On Tuesday, the Hang Seng Tech Index became the latest Chinese index to enter a technical bull market, joining tech-heavy ChiNext, materials index, and renewables. 

Market sentiment was improving from a month ago when Chinese shares were among the world's worst performers. 

We pointed out the extreme bearishness in a Jan. 19 note titled "China Stocks Hit Rock Bottom: After $6.3 Trillion Market Loss, Brokers Suspend Short-Selling." By Feb. 18, we cited a UBS note that outlined buying returned to Chinese stocks as flows improved. 

M&G Investment Management now believes a bottom in Chinese equities has formed, mainly influenced by Beijing's market interventions, signs of improving economy and earnings, and a return of foreign flows into the equity market. 

"It's rare to see China's markets sustain a rally for weeks since the second half of last year," said Fanwei Zeng, investment analyst at GAM Investment Management. 

Zeng continued: "Most Chinese tech and renewables companies have been focusing on cost-cutting and improving efficiency; we've seen improvements in margins and decent topline growth."

Despite the ongoing deflation and property crisis concerns, investors are coming to terms with Beijing's attempts to restructure its economy.

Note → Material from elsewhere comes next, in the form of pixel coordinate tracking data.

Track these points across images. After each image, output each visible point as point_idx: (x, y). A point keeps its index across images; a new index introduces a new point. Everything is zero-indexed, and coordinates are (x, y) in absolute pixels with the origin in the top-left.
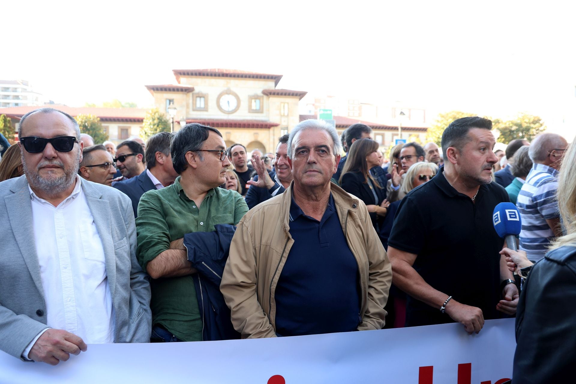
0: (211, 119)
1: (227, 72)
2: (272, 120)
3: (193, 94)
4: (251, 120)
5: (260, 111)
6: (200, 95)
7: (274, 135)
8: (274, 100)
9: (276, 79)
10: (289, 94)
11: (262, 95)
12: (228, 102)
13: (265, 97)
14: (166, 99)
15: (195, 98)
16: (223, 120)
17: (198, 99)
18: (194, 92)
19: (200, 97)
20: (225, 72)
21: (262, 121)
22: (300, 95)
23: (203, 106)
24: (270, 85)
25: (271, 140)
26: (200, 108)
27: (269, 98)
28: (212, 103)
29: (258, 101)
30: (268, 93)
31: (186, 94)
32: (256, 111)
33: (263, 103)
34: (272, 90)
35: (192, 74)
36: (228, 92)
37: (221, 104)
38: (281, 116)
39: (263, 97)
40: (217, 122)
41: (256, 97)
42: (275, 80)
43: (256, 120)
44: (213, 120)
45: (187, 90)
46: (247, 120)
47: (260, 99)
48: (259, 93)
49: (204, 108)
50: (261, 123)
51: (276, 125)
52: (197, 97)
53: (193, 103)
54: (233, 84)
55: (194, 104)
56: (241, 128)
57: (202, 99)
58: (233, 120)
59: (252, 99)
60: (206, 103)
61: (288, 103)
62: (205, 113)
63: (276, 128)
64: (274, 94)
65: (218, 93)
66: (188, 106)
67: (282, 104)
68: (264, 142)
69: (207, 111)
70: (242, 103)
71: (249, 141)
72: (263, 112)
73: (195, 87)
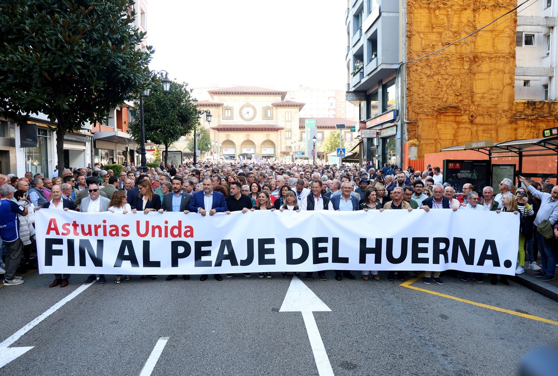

Some are betting on President Xi Jinping's attempt to drive high-tech growth and end the real estate crisis. 

Even with the lack of massive stimulus, some investors see a reduction in the mortgage reference rate and more liquidity, and a crackdown on quants is sufficient to make bottom calls (for now). 

"We expect high single-digit or low-teen earnings growth overall this year," said Nicholas Yeo, head of China equities at abrdn plc, adding, "We expect deflationary pressure to reduce this year which would provide companies with more pricing power. We are around the range of the bottoming."

Earlier this month, Goldman's Si Fu and Kinger Lau asked clients: "When will flows come back to China?" 

Responding to their own question, the analysts stated:

"Recent "National Team" buying has put a near-term floor on the market and boosted investor confidence." 

Early Tuesday, US-listed Chinese stocks traded higher, with KraneShares CSI China Internet ETF up nearly 3%. If premarket gains hold, this would be the highest level since Dec. 29. 

Fu outlined his strategy for buying Chinese stocks:

"We believe 1) companies with low PB(<1x), solid fundamentals and strong cash returns; and 2) technology-oriented SOEs with high R&D investment and aligned management incentives may benefit the most from the reform." 

The question remains whether this is the start of a crazy new V-shaped bull market recovery or if it is similar to Japan's L-shaped three-decade bottom.